Grouped-Query Attention Shifts the Calculation

Grouped-query attention (GQA), used in LLaMA-2 70B, Mistral 7B, and most models released after 2023, reduces KV cache size by sharing a small number of K and V heads across multiple query heads. LLaMA-2 70B uses 8 KV heads with 64 query heads per group:

KV per token (LLaMA-2 70B, GQA) = 2 × 80 layers × 8 heads × 128 dim × 2 bytes
                                 ≈ 320 KB per token

Compared to a hypothetical 70B model with full multi-head attention and 64 KV heads, the GQA variant uses 8x less KV cache memory. For a fixed GPU memory budget, this directly multiplies the achievable concurrent sequence count. Multi-query attention (MQA), with a single K and V head shared across all queries, takes this further and was used in some Falcon variants and CodeLlama.

GQA was motivated partly by inference memory constraints: reducing KV footprint is one of the few architectural decisions that improves the arithmetic intensity achievable at a given hardware configuration without requiring more GPUs.

The Economic Implication

The arithmetic intensity calculation explains something beyond raw performance benchmarks: the cost per token in a serving system.

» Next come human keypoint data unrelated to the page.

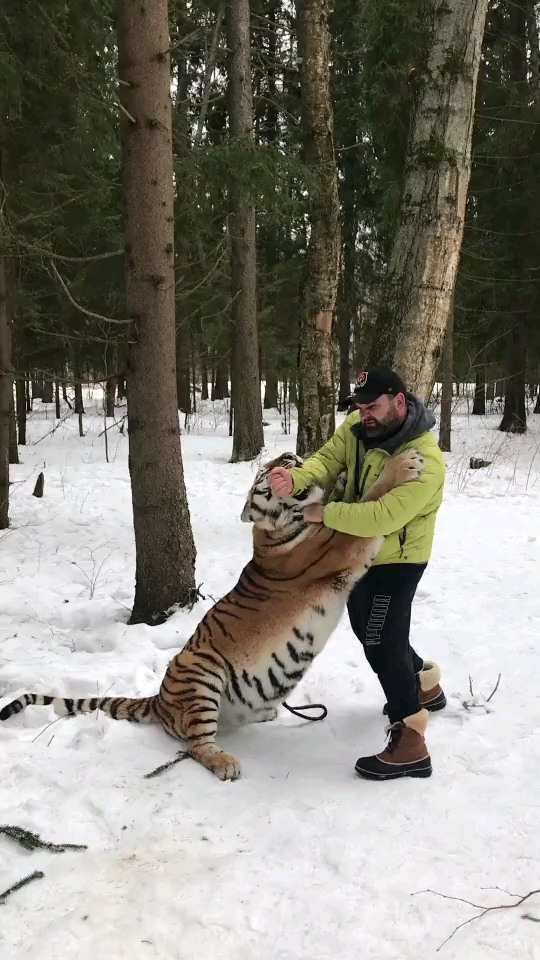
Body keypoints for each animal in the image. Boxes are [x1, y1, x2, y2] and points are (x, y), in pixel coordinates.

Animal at [0, 447, 424, 781]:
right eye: (264, 477)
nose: (289, 455)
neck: (286, 526)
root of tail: (158, 700)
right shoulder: (341, 546)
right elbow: (372, 499)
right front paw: (406, 462)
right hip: (202, 673)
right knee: (196, 743)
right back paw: (225, 763)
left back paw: (264, 714)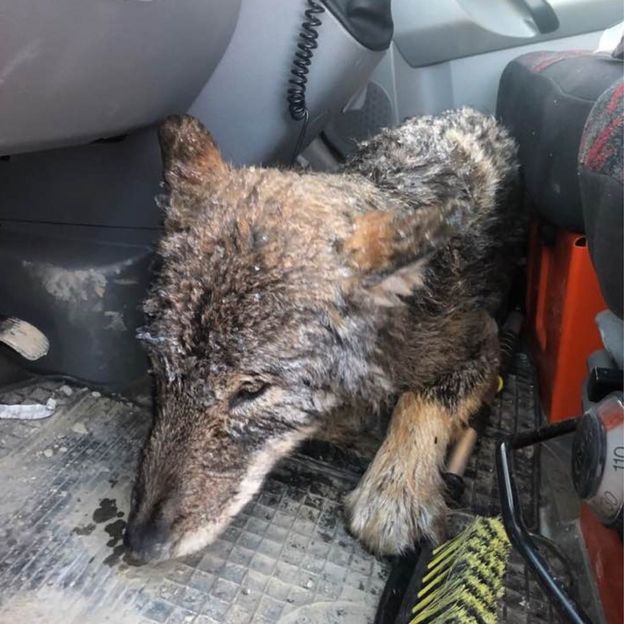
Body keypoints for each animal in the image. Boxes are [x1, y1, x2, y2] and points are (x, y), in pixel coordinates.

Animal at [124, 109, 520, 564]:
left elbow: (424, 399)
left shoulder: (484, 340)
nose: (138, 544)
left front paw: (395, 491)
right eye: (158, 369)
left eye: (252, 390)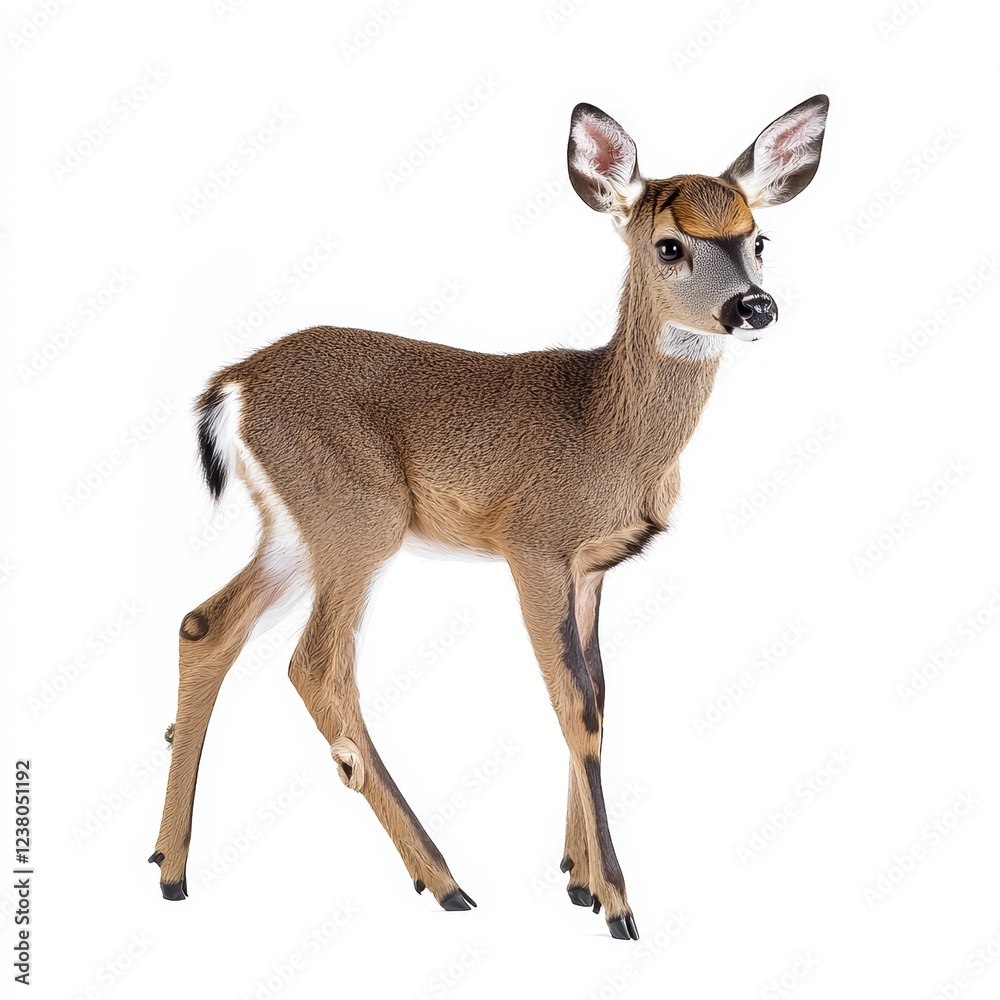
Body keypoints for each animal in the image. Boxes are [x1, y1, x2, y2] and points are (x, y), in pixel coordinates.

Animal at [149, 94, 829, 940]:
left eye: (757, 237)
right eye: (670, 244)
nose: (754, 305)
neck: (611, 432)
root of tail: (233, 383)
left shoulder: (591, 567)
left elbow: (597, 694)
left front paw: (577, 879)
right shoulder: (531, 544)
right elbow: (574, 703)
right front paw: (617, 904)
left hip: (294, 529)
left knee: (205, 624)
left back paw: (171, 870)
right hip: (358, 518)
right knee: (317, 665)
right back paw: (444, 881)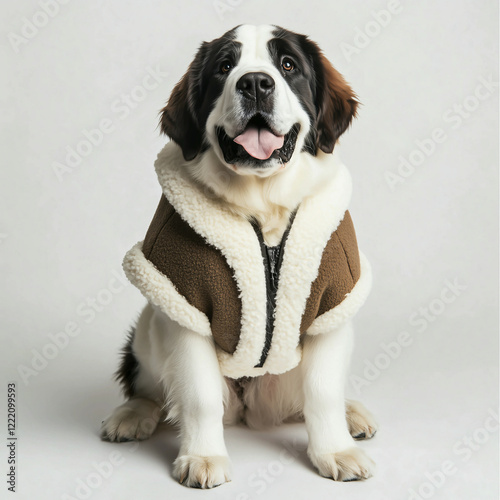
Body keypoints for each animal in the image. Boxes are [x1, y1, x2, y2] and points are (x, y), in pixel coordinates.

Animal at [100, 24, 376, 488]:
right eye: (225, 66)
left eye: (288, 65)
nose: (255, 83)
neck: (262, 205)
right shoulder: (185, 304)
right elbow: (200, 395)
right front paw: (203, 457)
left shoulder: (333, 302)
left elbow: (322, 390)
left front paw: (335, 450)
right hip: (150, 327)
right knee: (150, 385)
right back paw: (132, 415)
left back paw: (351, 413)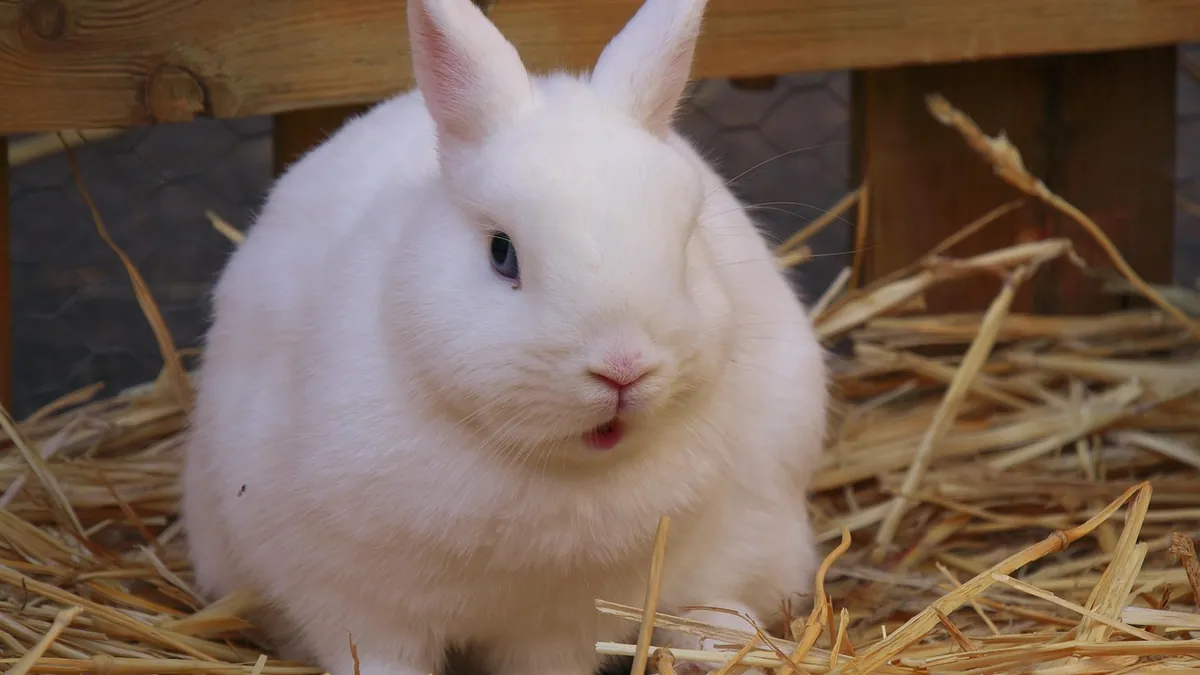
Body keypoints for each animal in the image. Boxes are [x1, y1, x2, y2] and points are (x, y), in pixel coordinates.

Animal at [180, 0, 829, 674]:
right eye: (502, 253)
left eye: (683, 248)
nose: (622, 368)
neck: (548, 471)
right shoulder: (359, 606)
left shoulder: (562, 627)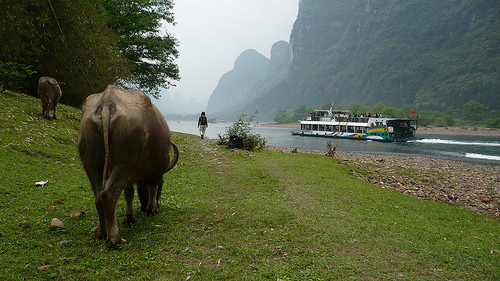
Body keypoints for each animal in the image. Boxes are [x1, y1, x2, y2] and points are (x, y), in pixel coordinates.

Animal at [78, 84, 180, 244]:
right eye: (163, 185)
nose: (144, 207)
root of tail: (107, 102)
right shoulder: (156, 172)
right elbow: (152, 188)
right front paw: (152, 209)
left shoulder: (130, 179)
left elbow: (129, 193)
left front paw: (130, 217)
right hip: (124, 162)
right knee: (109, 193)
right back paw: (116, 239)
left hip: (92, 161)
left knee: (99, 194)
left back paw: (102, 232)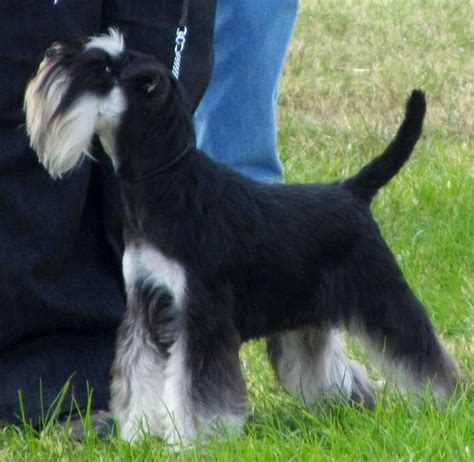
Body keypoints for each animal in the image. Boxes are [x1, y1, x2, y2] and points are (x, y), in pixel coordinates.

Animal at [24, 29, 464, 444]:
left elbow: (196, 390)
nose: (49, 55)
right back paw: (347, 407)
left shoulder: (200, 317)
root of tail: (352, 192)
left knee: (421, 355)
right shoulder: (143, 311)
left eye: (101, 70)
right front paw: (137, 436)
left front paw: (193, 440)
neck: (168, 183)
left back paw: (448, 404)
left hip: (382, 297)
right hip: (304, 321)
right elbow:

At batch size 1, a single A100 generates roughly 76 tokens per second with LLaMA-2 13B. At batch size 156+, the same hardware generates roughly 11,800 tokens per second, a 155x difference for the same hardware cost per hour. Per-token costs at low batch sizes are structurally high because the GPU is idle for 99% of each decode step.

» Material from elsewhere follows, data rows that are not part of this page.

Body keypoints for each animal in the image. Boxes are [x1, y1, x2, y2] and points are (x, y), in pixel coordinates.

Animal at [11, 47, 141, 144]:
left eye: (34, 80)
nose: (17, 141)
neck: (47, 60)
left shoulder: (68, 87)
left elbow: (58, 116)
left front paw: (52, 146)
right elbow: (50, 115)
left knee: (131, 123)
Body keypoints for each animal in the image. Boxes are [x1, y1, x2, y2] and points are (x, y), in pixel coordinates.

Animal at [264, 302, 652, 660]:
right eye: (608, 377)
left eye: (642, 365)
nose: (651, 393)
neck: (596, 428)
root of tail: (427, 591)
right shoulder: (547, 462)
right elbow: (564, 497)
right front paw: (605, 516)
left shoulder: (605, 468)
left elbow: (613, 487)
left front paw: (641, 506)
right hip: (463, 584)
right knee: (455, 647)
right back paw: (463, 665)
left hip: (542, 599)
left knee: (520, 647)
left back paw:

API pricing for LLM inference has dropped roughly 90-95% since mid-2023. That price collapse tracks the broad deployment of continuous batching and paged KV cache management. The economics shifted when systems could reliably operate near the arithmetic intensity threshold rather than at a small fraction of it.

For anyone planning capacity, this has a practical consequence: adding more hardware does not help if scheduling constraints prevent reaching the ridge point. An underloaded system with continuous batching enabled will be just as memory-bandwidth-bound as a static-batching system, because arithmetic intensity scales with concurrent sequences, not with peak hardware. The HuggingFace walkthrough covers how the scheduling mechanics produce high utilization; the hardware math above is why getting there matters as much as it does.